- _GIVEN DATA_:
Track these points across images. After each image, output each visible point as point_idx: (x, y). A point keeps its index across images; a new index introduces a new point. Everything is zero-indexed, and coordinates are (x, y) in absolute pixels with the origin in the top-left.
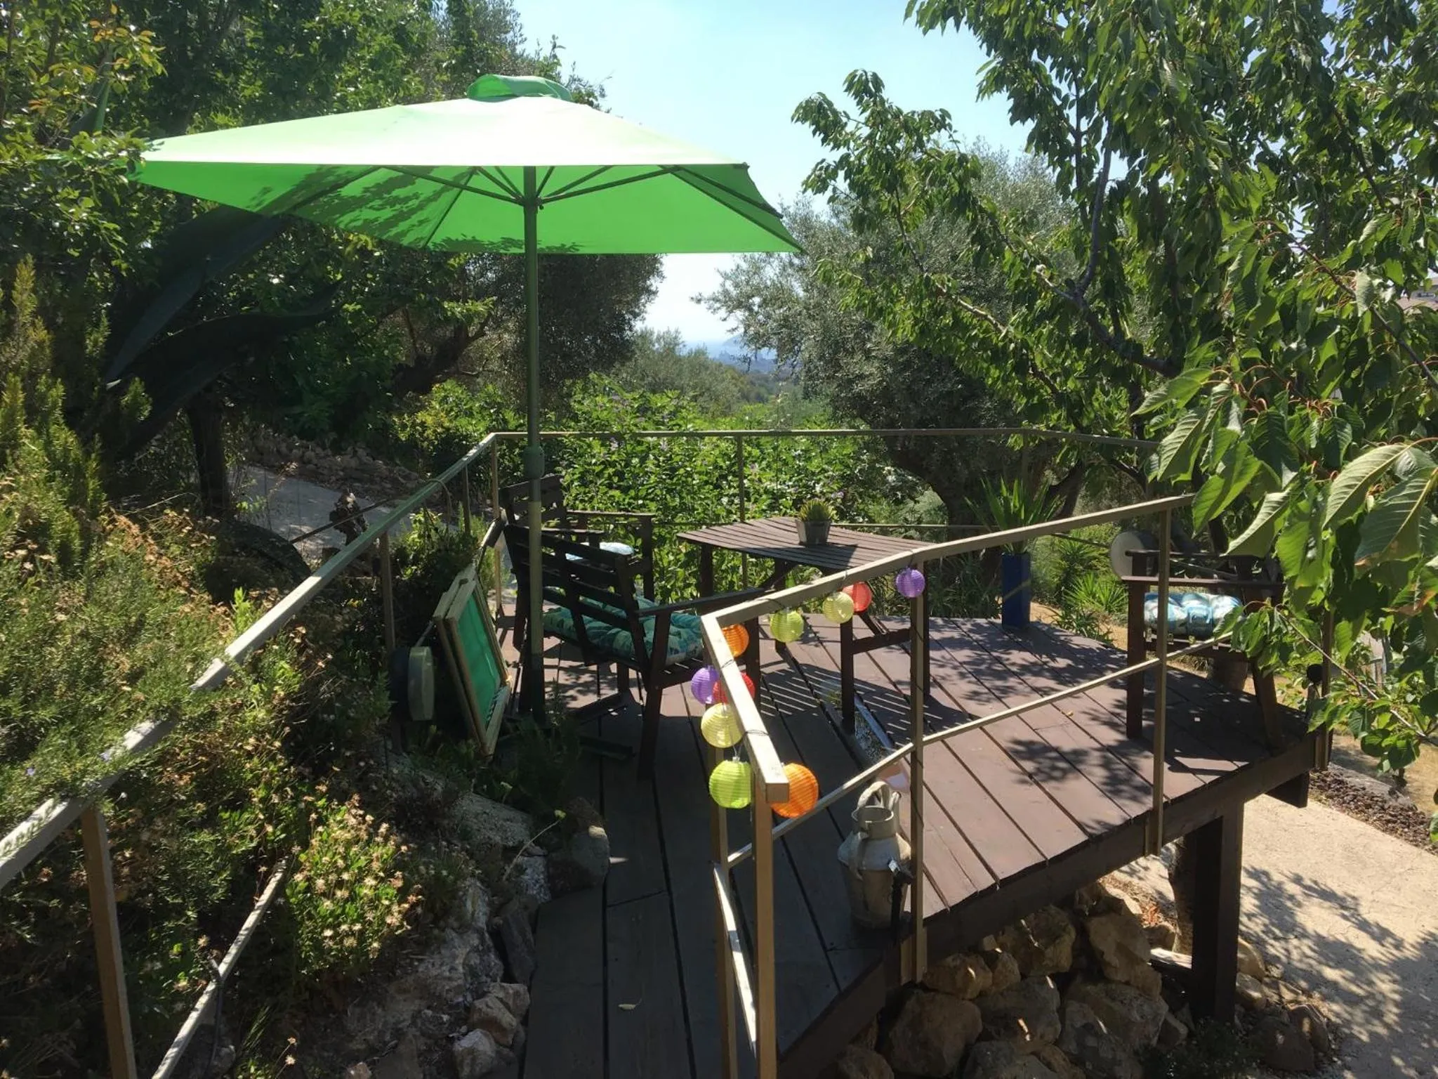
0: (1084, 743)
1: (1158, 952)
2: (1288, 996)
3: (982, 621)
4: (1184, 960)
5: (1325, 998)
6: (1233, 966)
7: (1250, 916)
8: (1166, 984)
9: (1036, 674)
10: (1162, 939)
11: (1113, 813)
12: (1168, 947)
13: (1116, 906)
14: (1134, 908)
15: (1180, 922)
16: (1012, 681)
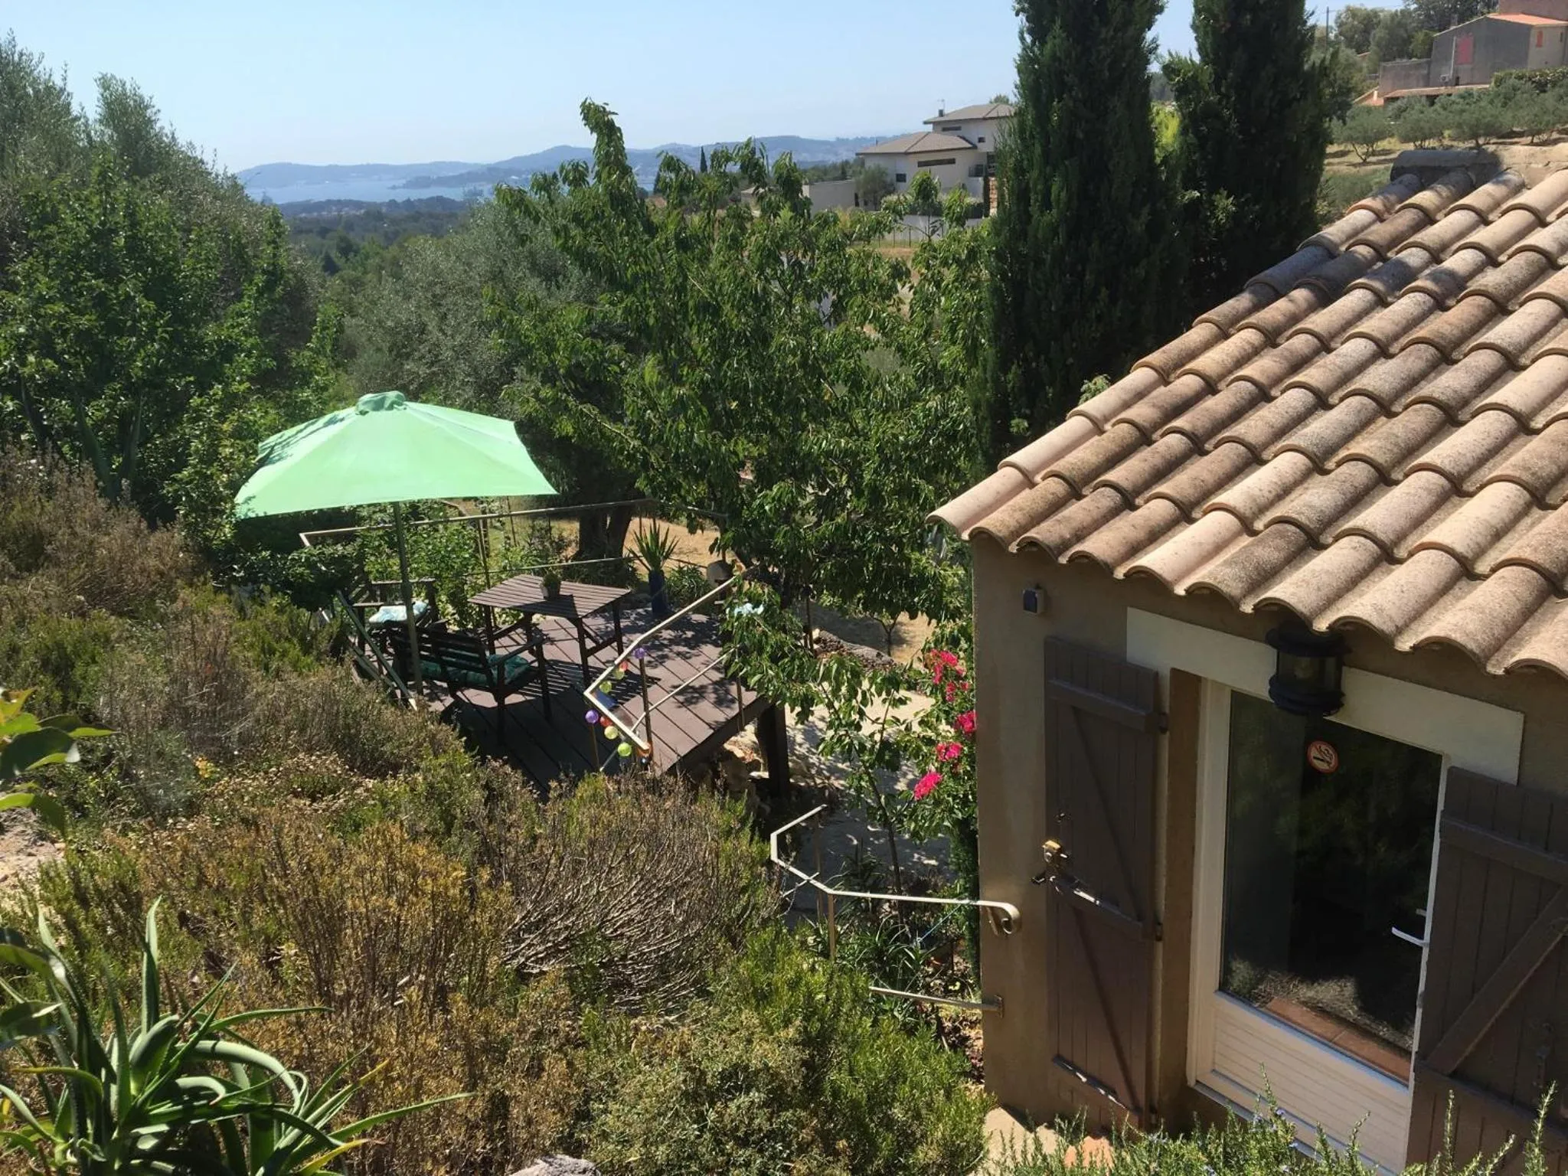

- _EXERCISE AIM_: Rewrite the records with "top-left" changed to "upper-left" and everything else left unchanged. Leave the pictures out of your answer.

- _SOLUTION TO THIS TASK_:
Track these points across images. After each image, output each visible point as point_idx: (x, y). A point keeps its index across images; a new index introduces a new point. Everything is zero-indexed, and coordinates are (x, y) in absolute pixels with the origin in the upper-left.
0: (1084, 743)
1: (1158, 952)
2: (1288, 996)
3: (982, 621)
4: (1184, 960)
5: (1325, 998)
6: (1233, 966)
7: (1250, 916)
8: (1166, 984)
9: (1036, 674)
10: (1162, 939)
11: (1113, 813)
12: (1168, 947)
13: (1116, 906)
14: (1134, 908)
15: (1180, 922)
16: (1012, 681)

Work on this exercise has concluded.